CVj = 2|f1j-f2j|/(f1j+f2j)
If the database only has one field but replicate HPs, then you may use
the HP-X & HP-Y 'sets' CVj to filter the
genes. Then CVj values are tested against a CV
threshold slider value to eliminate genes with a high coefficient of
variation.
-
Current HP [RB] - CV of (F1,F2) for each gene in current
sample [if duplicate spots are available on each sample]
-
HP-X or HP-Y [RB] -
CV of (F1,F2) for HP-X and HP-Y single samples [if duplicate
spots are available on each sample]
-
HP-X 'set' [RB] - CV of spots in HP-X set
-
HP-Y 'set' [RB] - CV of spots in HP-Y set
-
HP-X or HP-Y 'sets' [RB] - CV of spots in the HP-X set or HP-Y
set
-
HP-X and HP-Y 'sets' [RB] - CV of spots in both the HP-X
set and HP-Y set
-
HP-E [RB] - CV of HPs in expression profile list
Any or all of the data filters may be selected simultaneously. In
particular, if you select filters that use parameter threshold
scrollers, they will be added to a state scroller window (see Figure
2.3.4.1 for details to allow adjustment of ALL sliders
simultaneously). You may change various thresholds and see the effect
in real time. Note: some of the scrollers are more sensitive to low
values. Therefore, we set them to respond non-linearly with a more
precise vernier at the low end.
Figure 2.4.3.1 Filtering using multiple scrollers. This example
is of Cy3/Cy5 time series data. It filters normalized spot intensity
of the Cy3 and Cy5 channels independently ([SI1:SI2] inside range)

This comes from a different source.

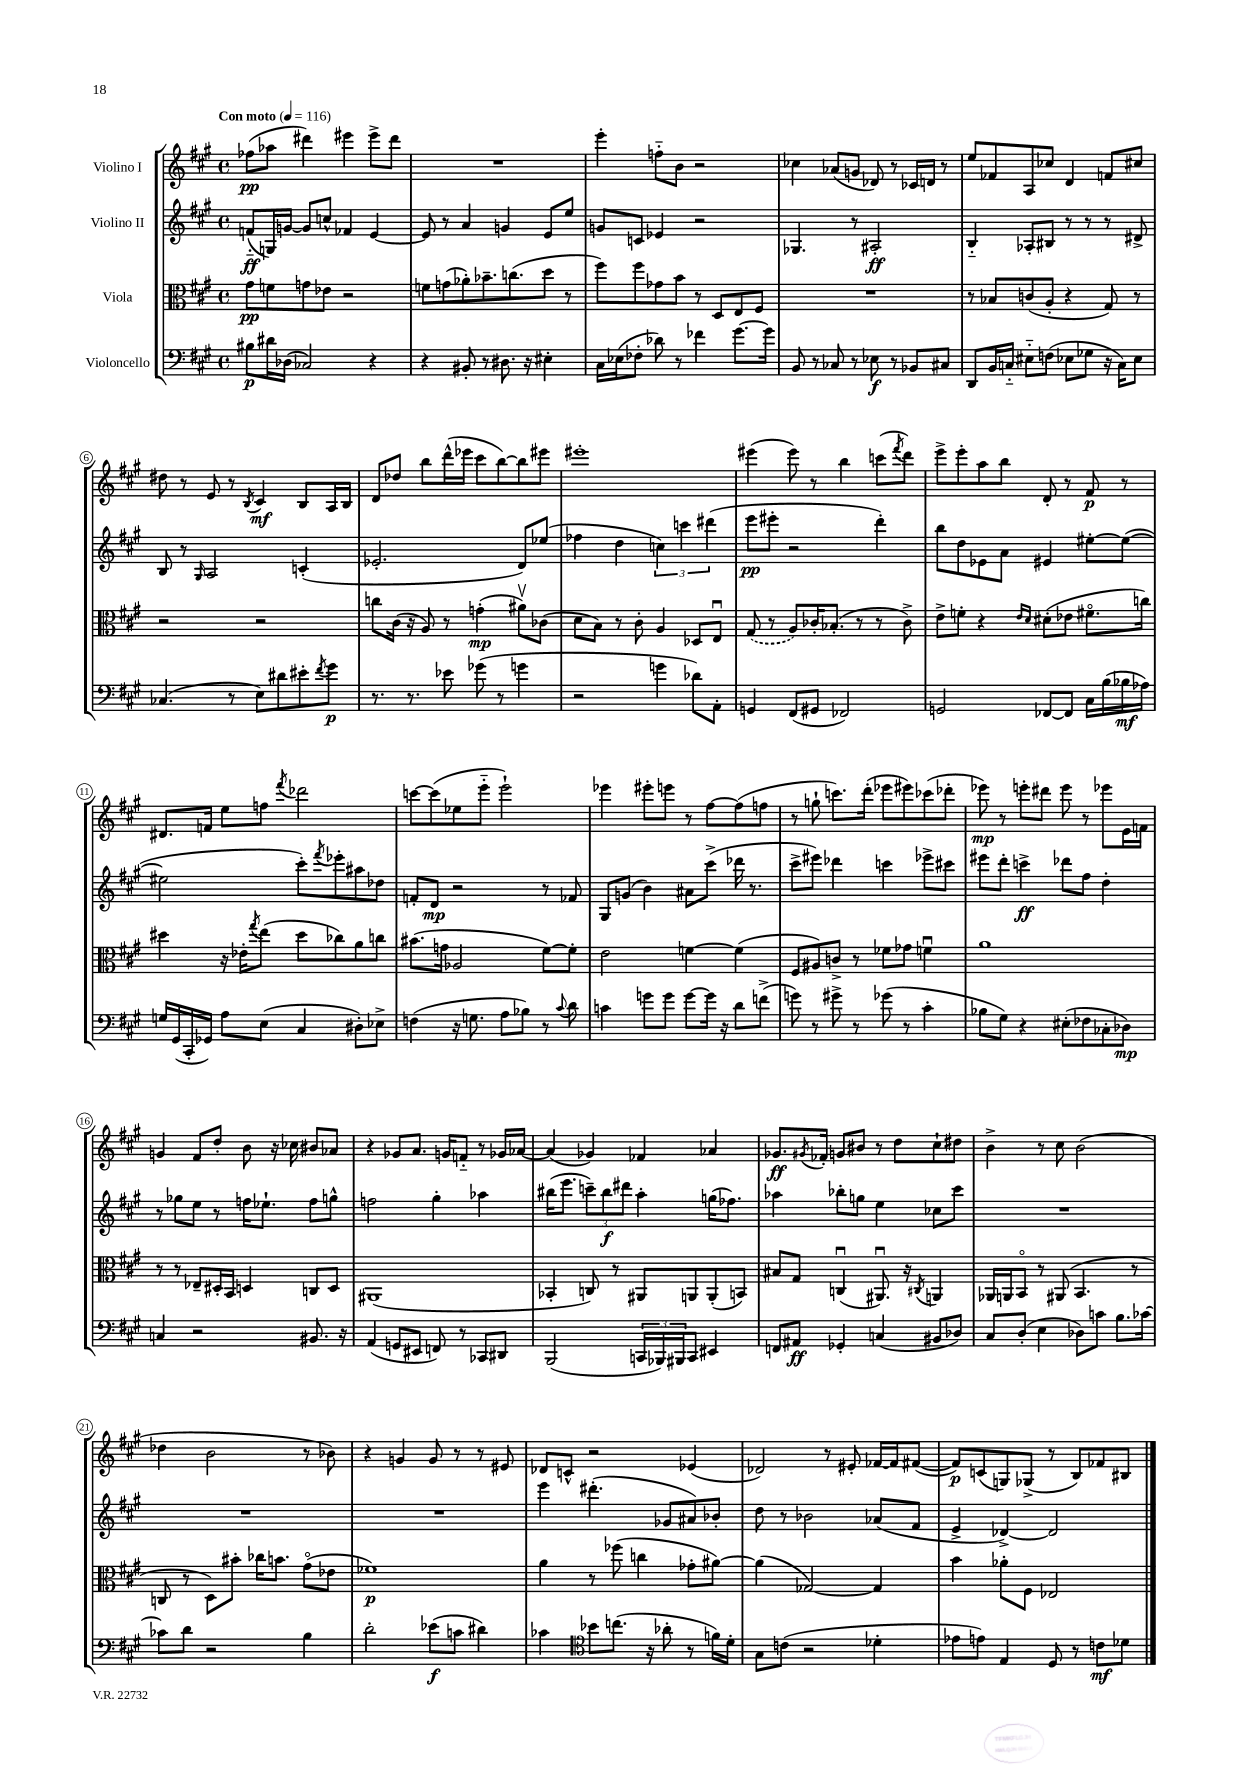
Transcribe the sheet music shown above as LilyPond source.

where low intensity spots are eliminated. It then filters out genes
outside of the [R1:R2] ratio range.
Figure 2.4.3.2 Using the Positive Intensity data Filter.
This allows removing negative data if the data contains negative
intensity values (e.g. Some Affymetrix data has negative Average Difference
values which could be read as Intensity for MAExplorer).